Lulus Verifikasi Dewan Pers No.126/DP-Terverifikasi/K/X/2017

Kuasa Hukum Dirjen Pajak Sebut PN Tak Berwenang Periksa Permohonan Penunggak Pajak
Oleh : Charles Sitompul
Senin | 27-04-2015 | 20:00 WIB
gugatan_pajak.jpg Honda-Batam
Sidang praperadilan penunggak pajak di PN Tanjungpinang.

BATAMTODAY.COM, Tanjungpinang - Kementerian Keuangan serta Dirjen Pajak, Kanwil dan Kantor Pajak Pratama Bintan menyatakan penangkapan, penyanderaan dan penahanan terhadap penunggak pajak Peng Hock alias Ahok selaku Dirut PT GKJL sudah sesuai dengan UU dan peraturan yang berlaku. 

Hal ini disampaikan kuasa hukum Kementerian Keuangan serta Dirjen Pajak, Kanwil dan Kantor Pajak Pratama Bintan menjawab permohonan praperadilan yang dilayangkan Ahok dalam persidangan di Pengadilan Negeri Tanjungpinang, Senin (27/4/2015).

Selain itu, sesuai dengan pasal 1 angka 10 dan pasal 77 KUHAP, tentang sah tidaknya, penangkapan, penahanan, penghentiaan Penyidikan atau Tuntutan dan Ganti rugi tidak sama dengan pelaksanaan penangkapan, penyanderaan dan penahanan yang dilakukan Dirjen Pajak terhadap pemohon. 

"Hingga di luar dari yang diamankan pasal 1 angka 10 juncto pasal 77 KUHAP, bukan merupakan wewenang pengadilan untuk memeriksa, sebagai mana praperadilan yang dimohonkan pemohon," jelas Tim Kuasa Hukum Kementerian Keuangan, dari Dirjen Pajak Andi Permana SH, Fernandes Adhitiya Haloman SH bersama 3 anggota lainnya.

Selain itu, Kuasa Hukum Dirjen, Kanwil dan Kantor Pajak Prtama Bintan ini, juga menjelaskan perbedaan antara penangkapam, penyanderaan dan penahanan yang dilakukan terhadap penunggak pajak, dengan pelaksanaan penangkapan, penahanan, penghentian penyidikan atau tuntutan serta ganti rugi terhadap terduga pelaku pidana yang dalam proses penyelidikan, penyidikan atau penuntutan sebagaimana diatur dalam KUHAP.

"Penyanderaan adalah pengekangan sementara waktu kebebasan penunggak pajak dengan [enempatan dan di tempat sementara sesuai dengan pasal 1 angka 21 UU Nomor 19 Tahun 1997 sebagaimana diubah dengan UU nomor 19 Tahun 2000 tentang Penagihan Pajak dengan surat Paksa (PPSP) serta Peraturan Pemerintah (PP) nomor 137 Tahun 2000 tentang Teknis Pelaksanaan UU PPSP," jelasnya.

[Entri data hasil ekstraksi]
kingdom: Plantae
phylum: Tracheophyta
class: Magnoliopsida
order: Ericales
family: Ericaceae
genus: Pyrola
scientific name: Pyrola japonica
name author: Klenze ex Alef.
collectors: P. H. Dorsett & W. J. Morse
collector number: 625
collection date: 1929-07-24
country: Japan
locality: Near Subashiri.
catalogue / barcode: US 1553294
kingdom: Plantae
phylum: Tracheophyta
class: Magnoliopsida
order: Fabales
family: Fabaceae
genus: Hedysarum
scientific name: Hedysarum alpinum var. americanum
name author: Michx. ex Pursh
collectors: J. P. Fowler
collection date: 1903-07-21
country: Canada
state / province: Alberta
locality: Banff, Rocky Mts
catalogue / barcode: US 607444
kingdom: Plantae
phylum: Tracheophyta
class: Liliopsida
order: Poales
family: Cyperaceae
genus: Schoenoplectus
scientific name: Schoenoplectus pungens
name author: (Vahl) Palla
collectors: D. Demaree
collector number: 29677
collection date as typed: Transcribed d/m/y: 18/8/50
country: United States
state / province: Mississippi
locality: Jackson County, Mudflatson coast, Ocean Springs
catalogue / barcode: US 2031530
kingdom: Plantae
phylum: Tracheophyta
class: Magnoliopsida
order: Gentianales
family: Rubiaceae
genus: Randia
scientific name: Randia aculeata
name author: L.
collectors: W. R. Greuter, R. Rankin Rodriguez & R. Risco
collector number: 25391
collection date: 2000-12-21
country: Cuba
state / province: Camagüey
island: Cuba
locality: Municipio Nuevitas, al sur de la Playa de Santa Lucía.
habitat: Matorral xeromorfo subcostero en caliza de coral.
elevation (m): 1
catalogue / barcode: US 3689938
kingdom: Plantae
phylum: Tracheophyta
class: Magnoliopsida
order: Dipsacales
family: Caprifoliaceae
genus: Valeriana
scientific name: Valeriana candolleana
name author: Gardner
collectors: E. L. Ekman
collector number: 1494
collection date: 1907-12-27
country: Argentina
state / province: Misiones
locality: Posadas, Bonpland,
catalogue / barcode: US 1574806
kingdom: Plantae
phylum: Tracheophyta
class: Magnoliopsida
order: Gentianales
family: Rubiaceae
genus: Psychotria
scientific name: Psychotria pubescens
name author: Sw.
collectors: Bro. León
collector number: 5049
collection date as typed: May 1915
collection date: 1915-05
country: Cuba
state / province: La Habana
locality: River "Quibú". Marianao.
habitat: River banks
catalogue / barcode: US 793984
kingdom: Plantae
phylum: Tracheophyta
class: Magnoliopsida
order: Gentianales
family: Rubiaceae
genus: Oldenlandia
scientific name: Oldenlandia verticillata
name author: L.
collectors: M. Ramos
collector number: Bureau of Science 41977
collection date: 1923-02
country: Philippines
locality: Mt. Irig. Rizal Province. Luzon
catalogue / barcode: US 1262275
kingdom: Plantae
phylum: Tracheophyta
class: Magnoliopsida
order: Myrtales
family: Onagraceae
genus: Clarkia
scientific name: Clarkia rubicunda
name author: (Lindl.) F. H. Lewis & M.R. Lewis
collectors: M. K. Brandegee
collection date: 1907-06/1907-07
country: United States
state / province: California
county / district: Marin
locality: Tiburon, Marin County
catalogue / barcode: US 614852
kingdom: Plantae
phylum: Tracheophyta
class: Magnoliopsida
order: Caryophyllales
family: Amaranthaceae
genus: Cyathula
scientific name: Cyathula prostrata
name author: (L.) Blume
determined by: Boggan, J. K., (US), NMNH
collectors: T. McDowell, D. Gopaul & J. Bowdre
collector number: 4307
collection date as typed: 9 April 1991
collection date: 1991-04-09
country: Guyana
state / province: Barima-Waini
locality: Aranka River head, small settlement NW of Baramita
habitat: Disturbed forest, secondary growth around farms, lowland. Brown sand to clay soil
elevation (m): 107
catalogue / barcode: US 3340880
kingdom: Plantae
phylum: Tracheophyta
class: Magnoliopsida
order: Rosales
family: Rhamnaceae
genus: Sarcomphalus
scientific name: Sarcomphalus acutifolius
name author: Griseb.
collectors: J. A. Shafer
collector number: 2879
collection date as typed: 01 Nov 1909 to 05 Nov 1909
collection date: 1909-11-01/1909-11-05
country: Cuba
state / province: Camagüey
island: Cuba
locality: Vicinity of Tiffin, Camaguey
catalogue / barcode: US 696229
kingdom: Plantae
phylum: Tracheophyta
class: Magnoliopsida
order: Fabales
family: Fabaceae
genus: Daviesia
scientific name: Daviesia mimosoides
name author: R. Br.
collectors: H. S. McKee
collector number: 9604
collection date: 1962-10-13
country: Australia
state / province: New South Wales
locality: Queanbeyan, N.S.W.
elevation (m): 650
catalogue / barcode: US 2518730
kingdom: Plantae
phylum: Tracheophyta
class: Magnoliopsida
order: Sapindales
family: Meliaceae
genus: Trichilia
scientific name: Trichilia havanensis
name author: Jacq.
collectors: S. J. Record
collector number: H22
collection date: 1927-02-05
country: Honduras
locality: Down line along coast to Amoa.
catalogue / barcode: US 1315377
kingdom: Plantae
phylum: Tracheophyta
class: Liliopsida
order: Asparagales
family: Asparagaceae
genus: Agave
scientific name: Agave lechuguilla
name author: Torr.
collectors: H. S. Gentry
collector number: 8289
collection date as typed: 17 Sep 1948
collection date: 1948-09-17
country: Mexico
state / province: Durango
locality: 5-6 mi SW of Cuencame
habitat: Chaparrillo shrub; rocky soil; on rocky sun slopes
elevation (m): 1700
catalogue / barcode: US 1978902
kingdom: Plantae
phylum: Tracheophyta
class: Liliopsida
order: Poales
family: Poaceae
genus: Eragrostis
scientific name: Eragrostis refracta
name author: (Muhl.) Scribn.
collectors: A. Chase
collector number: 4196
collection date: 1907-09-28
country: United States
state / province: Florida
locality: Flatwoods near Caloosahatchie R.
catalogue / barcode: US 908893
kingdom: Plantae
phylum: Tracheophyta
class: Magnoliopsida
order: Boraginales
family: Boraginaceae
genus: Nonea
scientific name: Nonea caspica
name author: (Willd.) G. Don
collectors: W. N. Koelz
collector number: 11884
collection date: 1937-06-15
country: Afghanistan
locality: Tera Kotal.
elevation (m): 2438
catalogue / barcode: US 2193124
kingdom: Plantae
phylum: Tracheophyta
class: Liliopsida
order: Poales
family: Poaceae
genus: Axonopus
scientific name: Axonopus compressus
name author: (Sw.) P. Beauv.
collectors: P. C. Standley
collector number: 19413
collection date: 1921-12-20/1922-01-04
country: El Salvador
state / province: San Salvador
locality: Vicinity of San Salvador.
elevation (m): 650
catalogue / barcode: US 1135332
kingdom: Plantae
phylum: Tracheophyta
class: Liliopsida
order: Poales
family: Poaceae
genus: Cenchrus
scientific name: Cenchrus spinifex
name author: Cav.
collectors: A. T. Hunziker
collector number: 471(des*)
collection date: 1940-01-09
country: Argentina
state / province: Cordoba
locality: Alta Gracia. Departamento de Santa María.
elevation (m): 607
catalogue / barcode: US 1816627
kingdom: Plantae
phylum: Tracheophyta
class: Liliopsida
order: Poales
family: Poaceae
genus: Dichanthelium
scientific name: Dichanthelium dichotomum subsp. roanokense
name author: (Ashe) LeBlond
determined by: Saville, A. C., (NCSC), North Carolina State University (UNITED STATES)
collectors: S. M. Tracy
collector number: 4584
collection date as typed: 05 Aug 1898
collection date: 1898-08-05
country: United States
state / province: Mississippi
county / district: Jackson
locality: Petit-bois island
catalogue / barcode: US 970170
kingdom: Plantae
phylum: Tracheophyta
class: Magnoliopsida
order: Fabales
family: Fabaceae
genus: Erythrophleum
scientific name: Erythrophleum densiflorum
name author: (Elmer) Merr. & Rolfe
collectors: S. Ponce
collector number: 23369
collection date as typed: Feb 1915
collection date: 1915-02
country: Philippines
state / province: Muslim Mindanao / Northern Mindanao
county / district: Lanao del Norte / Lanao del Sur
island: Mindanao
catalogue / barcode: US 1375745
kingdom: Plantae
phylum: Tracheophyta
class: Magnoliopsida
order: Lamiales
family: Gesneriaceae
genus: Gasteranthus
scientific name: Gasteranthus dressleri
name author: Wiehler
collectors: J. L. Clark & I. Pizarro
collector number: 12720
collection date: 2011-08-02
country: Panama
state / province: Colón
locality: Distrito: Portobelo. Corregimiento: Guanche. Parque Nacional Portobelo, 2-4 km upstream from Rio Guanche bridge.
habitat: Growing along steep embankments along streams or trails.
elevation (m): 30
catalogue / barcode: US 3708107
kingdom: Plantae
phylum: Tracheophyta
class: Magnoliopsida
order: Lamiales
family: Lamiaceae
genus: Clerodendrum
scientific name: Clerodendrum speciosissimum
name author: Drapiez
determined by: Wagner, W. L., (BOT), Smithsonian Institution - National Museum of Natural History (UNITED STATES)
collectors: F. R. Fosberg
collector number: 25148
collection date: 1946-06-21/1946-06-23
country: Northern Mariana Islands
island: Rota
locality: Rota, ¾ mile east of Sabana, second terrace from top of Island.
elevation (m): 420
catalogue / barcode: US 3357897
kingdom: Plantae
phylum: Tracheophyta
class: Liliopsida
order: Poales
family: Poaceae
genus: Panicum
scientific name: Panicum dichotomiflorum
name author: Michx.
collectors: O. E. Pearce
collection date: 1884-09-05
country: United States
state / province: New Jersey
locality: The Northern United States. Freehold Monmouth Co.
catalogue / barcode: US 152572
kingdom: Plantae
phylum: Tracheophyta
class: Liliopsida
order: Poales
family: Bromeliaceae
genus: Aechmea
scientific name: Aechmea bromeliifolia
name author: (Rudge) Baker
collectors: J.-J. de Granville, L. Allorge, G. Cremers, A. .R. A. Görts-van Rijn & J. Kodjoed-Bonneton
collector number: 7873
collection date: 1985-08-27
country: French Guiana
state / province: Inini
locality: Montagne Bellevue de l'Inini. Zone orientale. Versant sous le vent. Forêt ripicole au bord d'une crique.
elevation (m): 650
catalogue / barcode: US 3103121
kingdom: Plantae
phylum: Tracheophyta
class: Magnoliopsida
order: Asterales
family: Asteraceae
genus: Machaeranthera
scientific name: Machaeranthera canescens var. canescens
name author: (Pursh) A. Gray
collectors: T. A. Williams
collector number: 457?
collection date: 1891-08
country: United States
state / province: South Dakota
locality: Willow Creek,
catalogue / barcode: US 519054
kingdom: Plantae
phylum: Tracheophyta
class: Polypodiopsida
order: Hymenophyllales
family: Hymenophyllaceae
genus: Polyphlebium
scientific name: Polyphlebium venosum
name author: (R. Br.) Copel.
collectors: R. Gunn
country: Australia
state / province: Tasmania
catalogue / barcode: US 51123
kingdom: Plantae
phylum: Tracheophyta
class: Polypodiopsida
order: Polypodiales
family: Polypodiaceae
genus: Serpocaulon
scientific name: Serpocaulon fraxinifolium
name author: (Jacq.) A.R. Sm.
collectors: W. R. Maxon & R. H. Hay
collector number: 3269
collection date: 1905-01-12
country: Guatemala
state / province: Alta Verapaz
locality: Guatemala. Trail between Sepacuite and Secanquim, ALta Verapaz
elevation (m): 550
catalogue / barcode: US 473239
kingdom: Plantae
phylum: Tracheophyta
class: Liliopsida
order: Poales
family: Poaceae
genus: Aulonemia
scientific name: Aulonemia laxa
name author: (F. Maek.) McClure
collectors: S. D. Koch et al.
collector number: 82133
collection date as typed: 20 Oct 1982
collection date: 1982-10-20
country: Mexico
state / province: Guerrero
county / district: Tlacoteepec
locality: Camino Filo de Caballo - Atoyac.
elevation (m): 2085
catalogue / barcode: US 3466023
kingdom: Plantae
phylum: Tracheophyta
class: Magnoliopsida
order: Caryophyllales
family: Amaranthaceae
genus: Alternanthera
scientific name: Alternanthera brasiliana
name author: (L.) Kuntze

» PERINTAH A
Dalam berita tentang sidang praperadilan penunggak pajak, kapan persidangan di Pengadilan Negeri Tanjungpinang itu berlangsung?
» PERINTAH B
Lanjutkan berita tentang sidang praperadilan penunggak pajak di Tanjungpinang itu, dimulai tepat setelah kalimat terakhirnya.

» JAWABAN A
Senin, 27 April 2015.

» JAWABAN B
Pelaksanaan penagihan pajak dengan surat paksa, sesuai dengan UU dan PP tersebut dilakukan dalam proses penagihan paksa pajak yang tertunggak dari obyek pajak oleh juru sita yang ditunjuk, setelah melalui sejumlah prosedural, mulai dari teguran, peringatan, pemblokiran rekening, pencekalan, penyitaan hingga penyanderaan. 

"Sesuai dengan UU PPSP dan PP 137, jika tersandera merasa keberatan, yang dapat dipermasalahakan dan digugat ke PN bukan merupakan praperadilan, tetapi adalah gugatan perdata atas penyanderaan yang dilakukan. Dan atas aturan ini, hakim juga tidak boleh membuat penafsiran lain dari apa yang ditentukan dan diatur dalam UU dan peraturan yang berlaku," kata tim Kuasa Hukum Dirjen Pajak. 

Selain itu, dalam pelaksanaan penyanderaan sudah diatur pada PP nomor 137 tahun 2000 tentang tata cara penyanderaan, dan jika tersandera berkeberatan, hanya dapat dilakukan dengan upaya hukum gugatan perdata ke PN sesuai dengan Pasal 15 ayat 1 PP 137 tahun 2000.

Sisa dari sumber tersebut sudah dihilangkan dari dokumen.